New IRS Foreign Tax Credit Regulations: IRC 904 Limitation, Allocation/Apportionment Rules and Transition Guidance

Additional Income Buckets, Carryover and Carryback Rules, GILTI Application

Note: CLE credit is not offered on this program

Recording of a 110-minute CPE webinar with Q&A


Conducted on Tuesday, February 12, 2019

Recorded event now available

or call 1-800-926-7926
Program Materials

This webinar will provide tax advisers with a critical first look at new IRS proposed guidance on calculating foreign tax credit (FTC) limitations under Section 904. The panel will outline which additional "buckets" for foreign income grouping the new regulations create, discuss new rules regarding the allocation and apportionment of deductions and adjustments to the FTC limitation under Section 904(b)(4), and detail the transition rules for overall foreign loss, separate limitation loss, and carryover and carryback of unused foreign taxes under Section 904(c).

» **TASK A**: On what date was the webinar described on the webinar page conducted?
» **TASK B**: Please rewrite the passage of the webinar page from "or call 1-800-926-7926" to "under Section 904(c).", replacing "panel" with "speakers".
» **TASK C**: Condense the paragraph of the webinar page beginning "This webinar will provide" into a bulleted list that keeps its main facts.
Rely on the webinar page alone for your answers.

» **INFORMATION PROVIDED**:
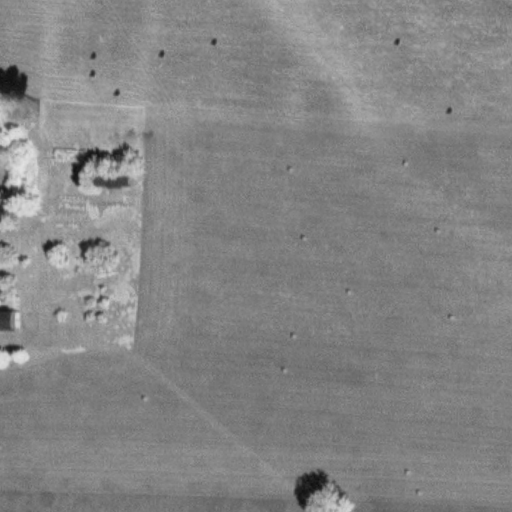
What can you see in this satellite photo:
building: (119, 180)
building: (11, 316)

» **EXPECTED OUTPUT A**: Tuesday, February 12, 2019.

» **EXPECTED OUTPUT B**:
or call 1-800-926-7926
Program Materials

This webinar will provide tax advisers with a critical first look at new IRS proposed guidance on calculating foreign tax credit (FTC) limitations under Section 904. The speakers will outline which additional "buckets" for foreign income grouping the new regulations create, discuss new rules regarding the allocation and apportionment of deductions and adjustments to the FTC limitation under Section 904(b)(4), and detail the transition rules for overall foreign loss, separate limitation loss, and carryover and carryback of unused foreign taxes under Section 904(c).

» **EXPECTED OUTPUT C**:
- Gives tax advisers a first look at new IRS proposed guidance on calculating foreign tax credit (FTC) limitations under Section 904
- Outlines the additional "buckets" for foreign income grouping that the new regulations create
- Discusses new rules on allocating and apportioning deductions and on adjustments to the FTC limitation under Section 904(b)(4)
- Details transition rules for overall foreign loss, separate limitation loss, and carryover and carryback of unused foreign taxes under Section 904(c)